(Task to carry out)
Make an exact copy of the entries, taking out every picture.

Rendered page images:
*** Block opens ***

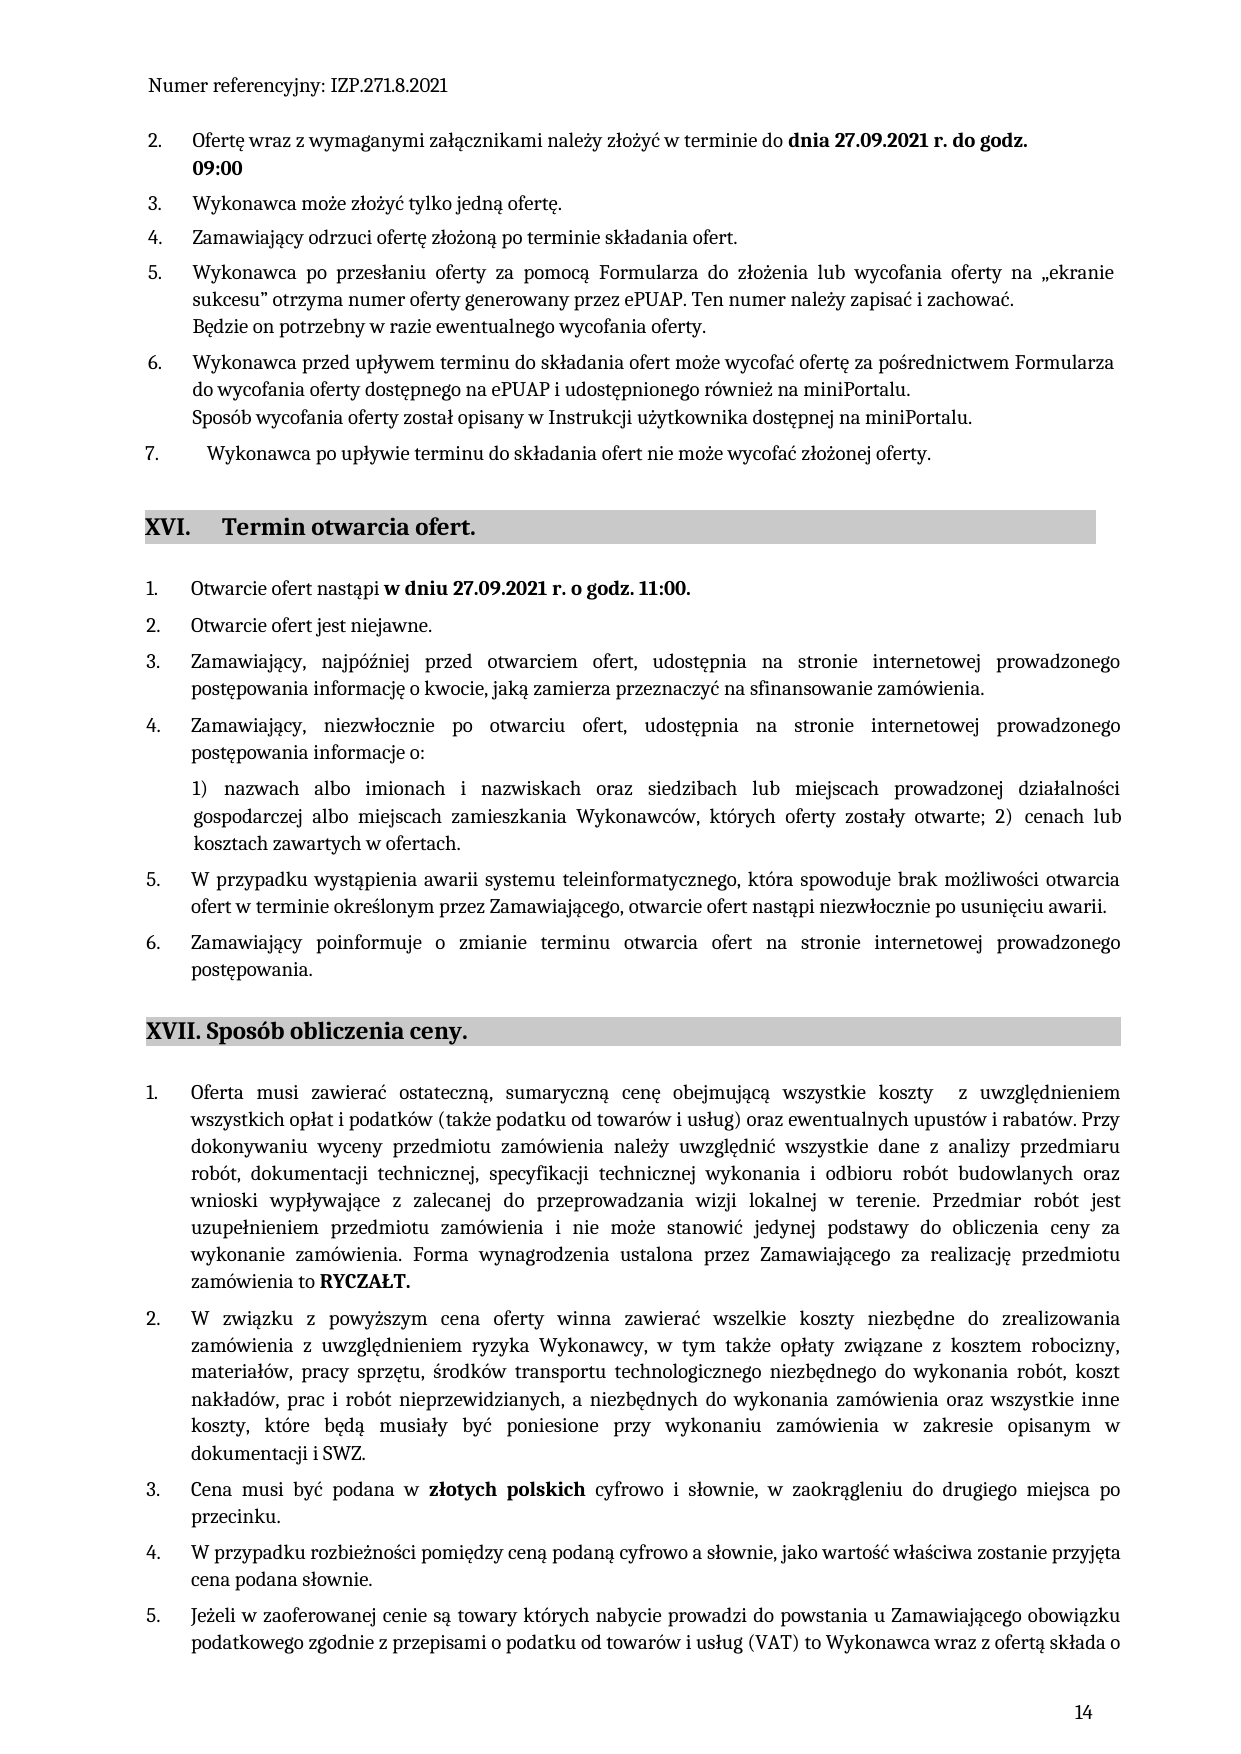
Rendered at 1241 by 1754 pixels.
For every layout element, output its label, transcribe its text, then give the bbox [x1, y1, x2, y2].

list W przypadku wystąpienia awarii systemu teleinformatycznego, która spowoduje brak możliwości otwarcia ofert w terminie określonym przez Zamawiającego, otwarcie ofert nastąpi niezwłocznie po usunięciu awarii. [146, 867, 1121, 918]
list Otwarcie ofert jest niejawne. [146, 613, 1121, 637]
table_cell Zamawiający odrzuci ofertę złożoną po terminie składania ofert. [192, 223, 1096, 257]
table_cell 2. [145, 126, 192, 188]
list Zamawiający, niezwłocznie po otwarciu ofert, udostępnia na stronie internetowej prowadzonego postępowania informacje o: [146, 713, 1121, 764]
text XVII. Sposób obliczenia ceny. [146, 1017, 1121, 1046]
list Zamawiający poinformuje o zmianie terminu otwarcia ofert na stronie internetowej prowadzonego postępowania. [146, 931, 1121, 982]
table_cell 6. [145, 347, 192, 438]
list Cena musi być podana w złotych polskich cyfrowo i słownie, w zaokrągleniu do drugiego miejsca po przecinku. [146, 1478, 1121, 1528]
table_cell Wykonawca przed upływem terminu do składania ofert może wycofać ofertę za pośrednictwem Formularza do wycofania oferty dostępnego na ePUAP i udostępnionego również na miniPortalu. Sposób wycofania oferty został opisany w Instrukcji użytkownika dostępnej na miniPortalu. [192, 347, 1096, 438]
table_cell Wykonawca może złożyć tylko jedną ofertę. [192, 188, 1096, 222]
list W przypadku rozbieżności pomiędzy ceną podaną cyfrowo a słownie, jako wartość właściwa zostanie przyjęta cena podana słownie. [146, 1541, 1121, 1592]
list Oferta musi zawierać ostateczną, sumaryczną cenę obejmującą wszystkie koszty z uwzględnieniem wszystkich opłat i podatków (także podatku od towarów i usług) oraz ewentualnych upustów i rabatów. Przy dokonywaniu wyceny przedmiotu zamówienia należy uwzględnić wszystkie dane z analizy przedmiaru robót, dokumentacji technicznej, specyfikacji technicznej wykonania i odbioru robót budowlanych oraz wnioski wypływające z zalecanej do przeprowadzania wizji lokalnej w terenie. Przedmiar robót jest uzupełnieniem przedmiotu zamówienia i nie może stanowić jedynej podstawy do obliczenia ceny za wykonanie zamówienia. Forma wynagrodzenia ustalona przez Zamawiającego za realizację przedmiotu zamówienia to RYCZAŁT. [146, 1081, 1121, 1294]
table_cell XVI. Termin otwarcia ofert. [145, 510, 1096, 544]
table_cell 4. [145, 223, 192, 257]
list W związku z powyższym cena oferty winna zawierać wszelkie koszty niezbędne do zrealizowania zamówienia z uwzględnieniem ryzyka Wykonawcy, w tym także opłaty związane z kosztem robocizny, materiałów, pracy sprzętu, środków transportu technologicznego niezbędnego do wykonania robót, koszt nakładów, prac i robót nieprzewidzianych, a niezbędnych do wykonania zamówienia oraz wszystkie inne koszty, które będą musiały być poniesione przy wykonaniu zamówienia w zakresie opisanym w dokumentacji i SWZ. [146, 1306, 1121, 1465]
list Otwarcie ofert nastąpi w dniu 27.09.2021 r. o godz. 11:00. [146, 576, 1121, 600]
table_cell Wykonawca po przesłaniu oferty za pomocą Formularza do złożenia lub wycofania oferty na „ekranie sukcesu” otrzyma numer oferty generowany przez ePUAP. Ten numer należy zapisać i zachować. Będzie on potrzebny w razie ewentualnego wycofania oferty. [192, 257, 1096, 347]
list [146, 1604, 1121, 1655]
table_cell 7. Wykonawca po upływie terminu do składania ofert nie może wycofać złożonej oferty. [145, 438, 1096, 510]
table_cell 3. [145, 188, 192, 222]
table_cell Ofertę wraz z wymaganymi załącznikami należy złożyć w terminie do dnia 27.09.2021 r. do godz. 09:00 [192, 126, 1096, 188]
text 1) nazwach albo imionach i nazwiskach oraz siedzibach lub miejscach prowadzonej działalności gospodarczej albo miejscach zamieszkania Wykonawców, których oferty zostały otwarte; 2) cenach lub kosztach zawartych w ofertach. [192, 777, 1121, 856]
list Zamawiający, najpóźniej przed otwarciem ofert, udostępnia na stronie internetowej prowadzonego postępowania informację o kwocie, jaką zamierza przeznaczyć na sfinansowanie zamówienia. [146, 650, 1121, 701]
table_cell 5. [145, 257, 192, 347]
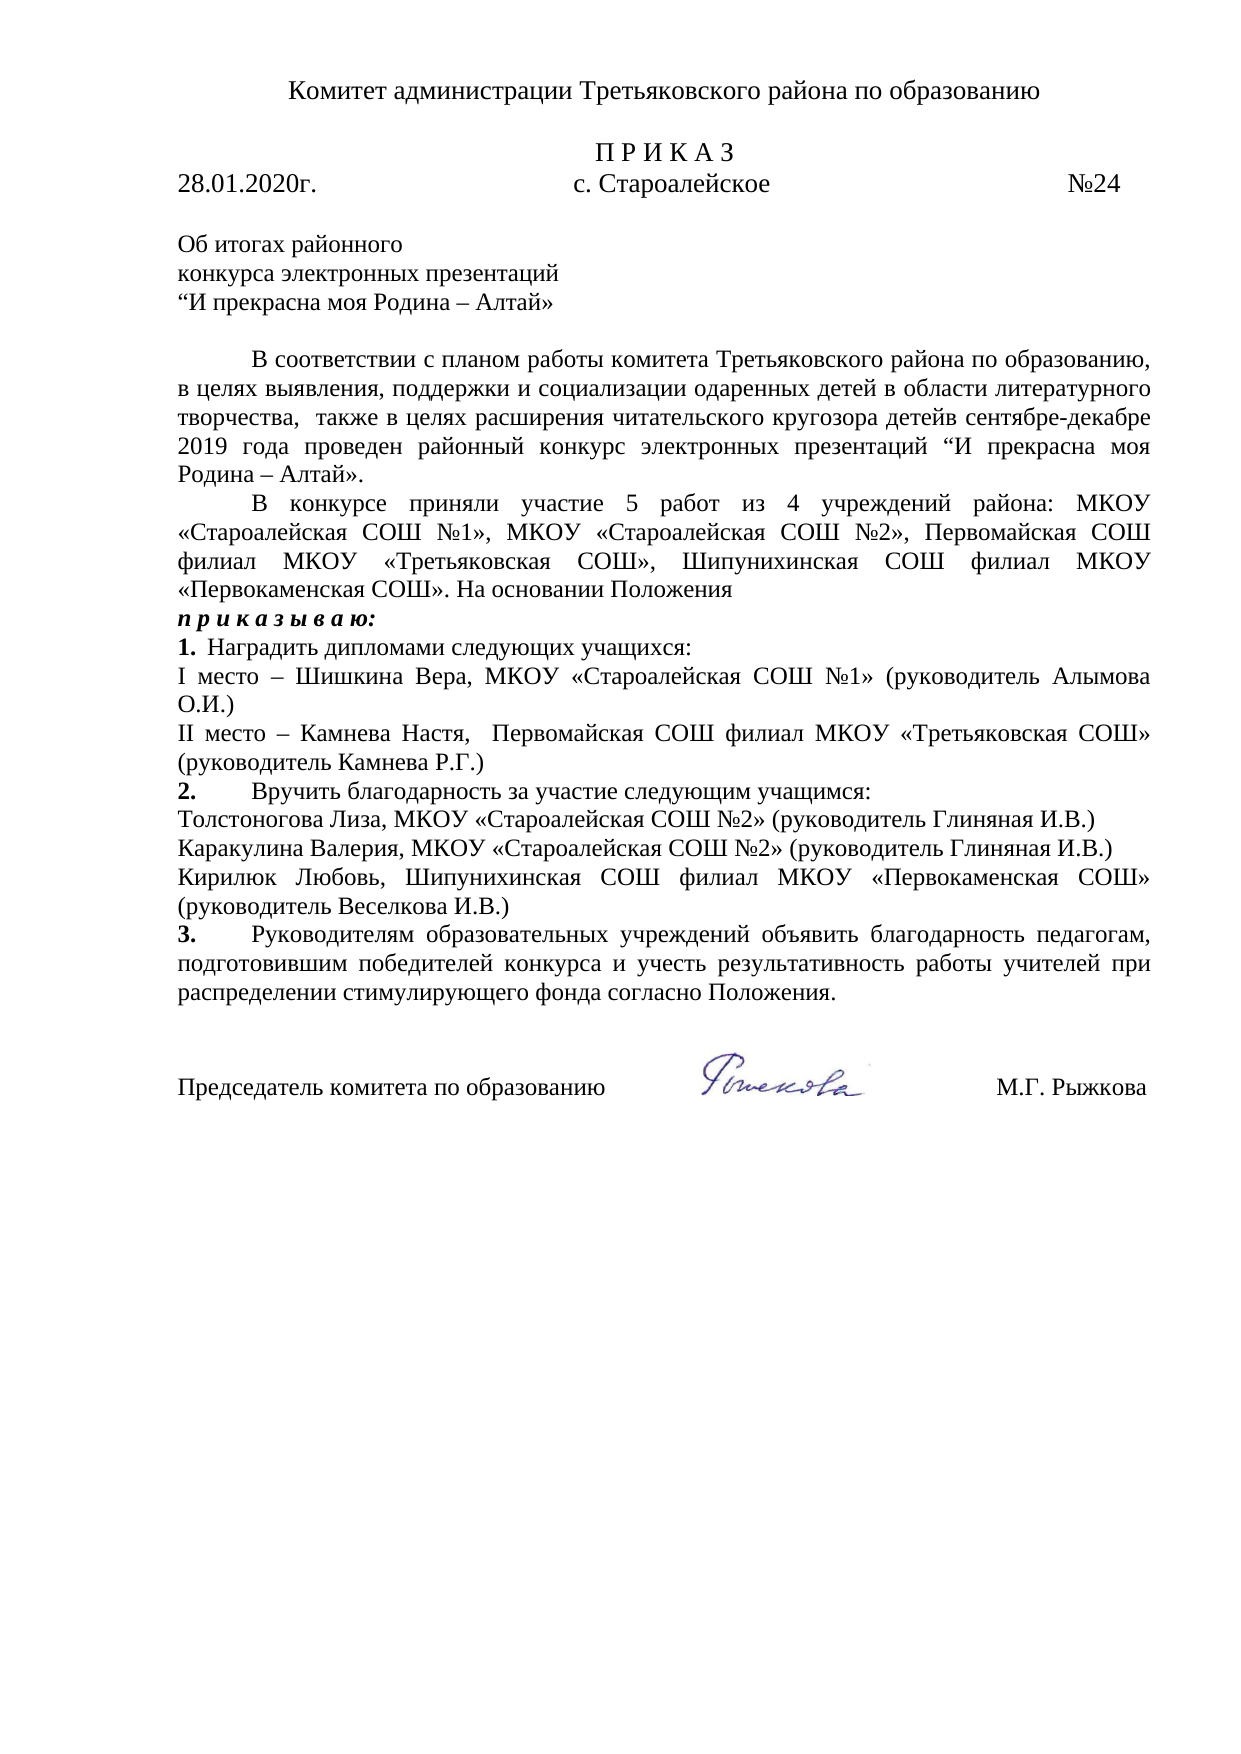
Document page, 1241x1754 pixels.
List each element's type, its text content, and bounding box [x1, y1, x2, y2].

text Каракулина Валерия, МКОУ «Староалейская СОШ №2» (руководитель Глиняная И.В.) [177, 833, 1152, 862]
text конкурса электронных презентаций [177, 258, 1152, 287]
text “И прекрасна моя Родина – Алтай» [177, 287, 1152, 316]
picture [693, 1034, 875, 1096]
text Кирилюк Любовь, Шипунихинская СОШ филиал МКОУ «Первокаменская СОШ» (руководитель Веселкова И.В.) [177, 862, 1152, 919]
list Руководителям образовательных учреждений объявить благодарность педагогам, подготовившим победителей конкурса и учесть результативность работы учителей при распределении стимулирующего фонда согласно Положения. [177, 919, 1152, 1006]
text Председатель комитета по образованию М.Г. Рыжкова [177, 1034, 1152, 1101]
text 28.01.2020г. с. Староалейское №24 [177, 167, 1152, 198]
text Толстоногова Лиза, МКОУ «Староалейская СОШ №2» (руководитель Глиняная И.В.) [177, 804, 1152, 833]
list Наградить дипломами следующих учащихся: [177, 632, 1152, 661]
text Комитет администрации Третьяковского района по образованию [177, 74, 1152, 105]
text П Р И К А З [177, 136, 1152, 167]
text I место – Шишкина Вера, МКОУ «Староалейская СОШ №1» (руководитель Алымова О.И.) [177, 661, 1152, 718]
text В конкурсе приняли участие 5 работ из 4 учреждений района: МКОУ «Староалейская СОШ №1», МКОУ «Староалейская СОШ №2», Первомайская СОШ филиал МКОУ «Третьяковская СОШ», Шипунихинская СОШ филиал МКОУ «Первокаменская СОШ». На основании Положения [177, 488, 1152, 603]
text II место – Камнева Настя, Первомайская СОШ филиал МКОУ «Третьяковская СОШ» (руководитель Камнева Р.Г.) [177, 718, 1152, 776]
text п р и к а з ы в а ю: [177, 603, 1152, 632]
text В соответствии с планом работы комитета Третьяковского района по образованию, в целях выявления, поддержки и социализации одаренных детей в области литературного творчества, также в целях расширения читательского кругозора детейв сентябре-декабре 2019 года проведен районный конкурс электронных презентаций “И прекрасна моя Родина – Алтай». [177, 344, 1152, 488]
text Об итогах районного [177, 229, 1152, 258]
list Вручить благодарность за участие следующим учащимся: [177, 776, 1152, 804]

*** Block closes ***

(Answer section)
Rendered at 1241 by 1754 pixels.
For every layout element, output its label, transcribe its text, then give the bbox [x1, y1, x2, y2].

list W przypadku wystąpienia awarii systemu teleinformatycznego, która spowoduje brak możliwości otwarcia ofert w terminie określonym przez Zamawiającego, otwarcie ofert nastąpi niezwłocznie po usunięciu awarii. [146, 867, 1121, 918]
list Otwarcie ofert jest niejawne. [146, 613, 1121, 637]
table_cell Zamawiający odrzuci ofertę złożoną po terminie składania ofert. [192, 223, 1096, 257]
table_cell 2. [145, 126, 192, 188]
list Zamawiający, niezwłocznie po otwarciu ofert, udostępnia na stronie internetowej prowadzonego postępowania informacje o: [146, 713, 1121, 764]
text XVII. Sposób obliczenia ceny. [146, 1017, 1121, 1046]
list Zamawiający poinformuje o zmianie terminu otwarcia ofert na stronie internetowej prowadzonego postępowania. [146, 931, 1121, 982]
table_cell 6. [145, 347, 192, 438]
list Cena musi być podana w złotych polskich cyfrowo i słownie, w zaokrągleniu do drugiego miejsca po przecinku. [146, 1478, 1121, 1528]
table_cell Wykonawca przed upływem terminu do składania ofert może wycofać ofertę za pośrednictwem Formularza do wycofania oferty dostępnego na ePUAP i udostępnionego również na miniPortalu. Sposób wycofania oferty został opisany w Instrukcji użytkownika dostępnej na miniPortalu. [192, 347, 1096, 438]
table_cell Wykonawca może złożyć tylko jedną ofertę. [192, 188, 1096, 222]
list W przypadku rozbieżności pomiędzy ceną podaną cyfrowo a słownie, jako wartość właściwa zostanie przyjęta cena podana słownie. [146, 1541, 1121, 1592]
list Oferta musi zawierać ostateczną, sumaryczną cenę obejmującą wszystkie koszty z uwzględnieniem wszystkich opłat i podatków (także podatku od towarów i usług) oraz ewentualnych upustów i rabatów. Przy dokonywaniu wyceny przedmiotu zamówienia należy uwzględnić wszystkie dane z analizy przedmiaru robót, dokumentacji technicznej, specyfikacji technicznej wykonania i odbioru robót budowlanych oraz wnioski wypływające z zalecanej do przeprowadzania wizji lokalnej w terenie. Przedmiar robót jest uzupełnieniem przedmiotu zamówienia i nie może stanowić jedynej podstawy do obliczenia ceny za wykonanie zamówienia. Forma wynagrodzenia ustalona przez Zamawiającego za realizację przedmiotu zamówienia to RYCZAŁT. [146, 1081, 1121, 1294]
table_cell XVI. Termin otwarcia ofert. [145, 510, 1096, 544]
table_cell 4. [145, 223, 192, 257]
list W związku z powyższym cena oferty winna zawierać wszelkie koszty niezbędne do zrealizowania zamówienia z uwzględnieniem ryzyka Wykonawcy, w tym także opłaty związane z kosztem robocizny, materiałów, pracy sprzętu, środków transportu technologicznego niezbędnego do wykonania robót, koszt nakładów, prac i robót nieprzewidzianych, a niezbędnych do wykonania zamówienia oraz wszystkie inne koszty, które będą musiały być poniesione przy wykonaniu zamówienia w zakresie opisanym w dokumentacji i SWZ. [146, 1306, 1121, 1465]
list Otwarcie ofert nastąpi w dniu 27.09.2021 r. o godz. 11:00. [146, 576, 1121, 600]
table_cell Wykonawca po przesłaniu oferty za pomocą Formularza do złożenia lub wycofania oferty na „ekranie sukcesu” otrzyma numer oferty generowany przez ePUAP. Ten numer należy zapisać i zachować. Będzie on potrzebny w razie ewentualnego wycofania oferty. [192, 257, 1096, 347]
list [146, 1604, 1121, 1655]
table_cell 7. Wykonawca po upływie terminu do składania ofert nie może wycofać złożonej oferty. [145, 438, 1096, 510]
table_cell 3. [145, 188, 192, 222]
table_cell Ofertę wraz z wymaganymi załącznikami należy złożyć w terminie do dnia 27.09.2021 r. do godz. 09:00 [192, 126, 1096, 188]
text 1) nazwach albo imionach i nazwiskach oraz siedzibach lub miejscach prowadzonej działalności gospodarczej albo miejscach zamieszkania Wykonawców, których oferty zostały otwarte; 2) cenach lub kosztach zawartych w ofertach. [192, 777, 1121, 856]
list Zamawiający, najpóźniej przed otwarciem ofert, udostępnia na stronie internetowej prowadzonego postępowania informację o kwocie, jaką zamierza przeznaczyć na sfinansowanie zamówienia. [146, 650, 1121, 701]
table_cell 5. [145, 257, 192, 347]
Document page, 1241x1754 pixels.
List each element's type, its text content, and bounding box [x1, y1, x2, y2].

text Каракулина Валерия, МКОУ «Староалейская СОШ №2» (руководитель Глиняная И.В.) [177, 833, 1152, 862]
text конкурса электронных презентаций [177, 258, 1152, 287]
text “И прекрасна моя Родина – Алтай» [177, 287, 1152, 316]
picture [693, 1034, 875, 1096]
text Кирилюк Любовь, Шипунихинская СОШ филиал МКОУ «Первокаменская СОШ» (руководитель Веселкова И.В.) [177, 862, 1152, 919]
list Руководителям образовательных учреждений объявить благодарность педагогам, подготовившим победителей конкурса и учесть результативность работы учителей при распределении стимулирующего фонда согласно Положения. [177, 919, 1152, 1006]
text Председатель комитета по образованию М.Г. Рыжкова [177, 1034, 1152, 1101]
text 28.01.2020г. с. Староалейское №24 [177, 167, 1152, 198]
text Толстоногова Лиза, МКОУ «Староалейская СОШ №2» (руководитель Глиняная И.В.) [177, 804, 1152, 833]
list Наградить дипломами следующих учащихся: [177, 632, 1152, 661]
text Комитет администрации Третьяковского района по образованию [177, 74, 1152, 105]
text П Р И К А З [177, 136, 1152, 167]
text I место – Шишкина Вера, МКОУ «Староалейская СОШ №1» (руководитель Алымова О.И.) [177, 661, 1152, 718]
text В конкурсе приняли участие 5 работ из 4 учреждений района: МКОУ «Староалейская СОШ №1», МКОУ «Староалейская СОШ №2», Первомайская СОШ филиал МКОУ «Третьяковская СОШ», Шипунихинская СОШ филиал МКОУ «Первокаменская СОШ». На основании Положения [177, 488, 1152, 603]
text II место – Камнева Настя, Первомайская СОШ филиал МКОУ «Третьяковская СОШ» (руководитель Камнева Р.Г.) [177, 718, 1152, 776]
text п р и к а з ы в а ю: [177, 603, 1152, 632]
text В соответствии с планом работы комитета Третьяковского района по образованию, в целях выявления, поддержки и социализации одаренных детей в области литературного творчества, также в целях расширения читательского кругозора детейв сентябре-декабре 2019 года проведен районный конкурс электронных презентаций “И прекрасна моя Родина – Алтай». [177, 344, 1152, 488]
text Об итогах районного [177, 229, 1152, 258]
list Вручить благодарность за участие следующим учащимся: [177, 776, 1152, 804]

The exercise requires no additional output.